> _Entries from a data source_
===
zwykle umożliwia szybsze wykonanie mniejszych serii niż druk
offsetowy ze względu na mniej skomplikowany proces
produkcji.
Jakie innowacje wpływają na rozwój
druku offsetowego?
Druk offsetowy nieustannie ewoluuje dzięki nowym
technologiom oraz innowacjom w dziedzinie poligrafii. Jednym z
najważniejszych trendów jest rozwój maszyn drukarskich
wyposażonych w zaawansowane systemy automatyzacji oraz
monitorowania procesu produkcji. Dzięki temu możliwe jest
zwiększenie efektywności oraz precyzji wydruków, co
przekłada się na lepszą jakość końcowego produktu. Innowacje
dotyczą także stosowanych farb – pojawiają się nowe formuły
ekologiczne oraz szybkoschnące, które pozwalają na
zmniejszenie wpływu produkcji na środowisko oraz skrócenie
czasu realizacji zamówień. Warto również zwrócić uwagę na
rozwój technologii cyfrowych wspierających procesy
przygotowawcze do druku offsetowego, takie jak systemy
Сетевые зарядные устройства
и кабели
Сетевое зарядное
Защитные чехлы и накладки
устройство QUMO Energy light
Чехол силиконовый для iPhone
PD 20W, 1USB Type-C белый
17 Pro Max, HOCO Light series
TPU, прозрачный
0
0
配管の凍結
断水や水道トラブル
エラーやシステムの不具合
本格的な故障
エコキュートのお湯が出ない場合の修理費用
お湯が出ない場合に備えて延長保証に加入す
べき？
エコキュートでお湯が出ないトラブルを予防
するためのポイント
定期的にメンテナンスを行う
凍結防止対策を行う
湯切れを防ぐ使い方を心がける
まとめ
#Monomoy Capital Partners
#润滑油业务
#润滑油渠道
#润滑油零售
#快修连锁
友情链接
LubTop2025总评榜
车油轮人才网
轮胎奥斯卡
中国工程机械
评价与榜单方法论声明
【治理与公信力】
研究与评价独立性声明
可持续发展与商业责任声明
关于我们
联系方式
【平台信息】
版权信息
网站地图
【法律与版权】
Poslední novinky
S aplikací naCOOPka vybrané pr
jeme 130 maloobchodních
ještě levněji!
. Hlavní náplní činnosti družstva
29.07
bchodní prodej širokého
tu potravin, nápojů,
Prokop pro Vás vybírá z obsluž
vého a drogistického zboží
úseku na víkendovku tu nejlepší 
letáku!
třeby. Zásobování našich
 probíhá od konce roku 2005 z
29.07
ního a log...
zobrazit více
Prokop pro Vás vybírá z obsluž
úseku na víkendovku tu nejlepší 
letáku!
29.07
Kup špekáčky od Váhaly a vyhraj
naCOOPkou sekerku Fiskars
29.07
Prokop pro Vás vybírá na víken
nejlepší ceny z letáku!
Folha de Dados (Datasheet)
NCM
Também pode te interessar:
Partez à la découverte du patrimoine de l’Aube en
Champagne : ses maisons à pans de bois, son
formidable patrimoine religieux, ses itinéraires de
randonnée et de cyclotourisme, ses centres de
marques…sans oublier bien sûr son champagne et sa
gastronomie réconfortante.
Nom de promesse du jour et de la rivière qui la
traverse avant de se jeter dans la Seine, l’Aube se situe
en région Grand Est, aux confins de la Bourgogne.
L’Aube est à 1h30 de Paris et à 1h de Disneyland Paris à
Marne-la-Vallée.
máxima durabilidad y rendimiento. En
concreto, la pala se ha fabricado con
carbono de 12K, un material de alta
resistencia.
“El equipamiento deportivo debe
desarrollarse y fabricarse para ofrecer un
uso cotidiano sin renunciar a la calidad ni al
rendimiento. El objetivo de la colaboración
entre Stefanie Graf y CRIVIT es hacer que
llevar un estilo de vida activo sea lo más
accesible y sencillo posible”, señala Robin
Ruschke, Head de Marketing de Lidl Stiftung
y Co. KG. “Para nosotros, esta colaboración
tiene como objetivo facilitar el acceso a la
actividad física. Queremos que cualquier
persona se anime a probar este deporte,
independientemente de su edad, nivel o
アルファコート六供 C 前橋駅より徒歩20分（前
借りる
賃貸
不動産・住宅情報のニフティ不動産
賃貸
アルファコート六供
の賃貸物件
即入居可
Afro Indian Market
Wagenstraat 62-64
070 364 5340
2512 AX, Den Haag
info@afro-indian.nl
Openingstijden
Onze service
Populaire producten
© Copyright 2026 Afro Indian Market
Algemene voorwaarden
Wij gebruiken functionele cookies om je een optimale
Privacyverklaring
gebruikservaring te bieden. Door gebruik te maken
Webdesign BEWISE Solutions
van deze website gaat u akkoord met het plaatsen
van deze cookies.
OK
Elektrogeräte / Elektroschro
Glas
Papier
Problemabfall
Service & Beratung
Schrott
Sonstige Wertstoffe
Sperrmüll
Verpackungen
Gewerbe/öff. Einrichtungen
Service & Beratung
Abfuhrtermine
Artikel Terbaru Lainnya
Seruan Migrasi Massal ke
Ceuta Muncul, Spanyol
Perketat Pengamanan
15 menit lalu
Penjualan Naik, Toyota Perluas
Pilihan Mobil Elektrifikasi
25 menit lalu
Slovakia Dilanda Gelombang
===
> _Instructions for the task_
From the entries above, pull out every line that contains the string "patrimoine". Matching is case-sensitive.

> _Exercise response_
Partez à la découverte du patrimoine de l’Aube en
formidable patrimoine religieux, ses itinéraires de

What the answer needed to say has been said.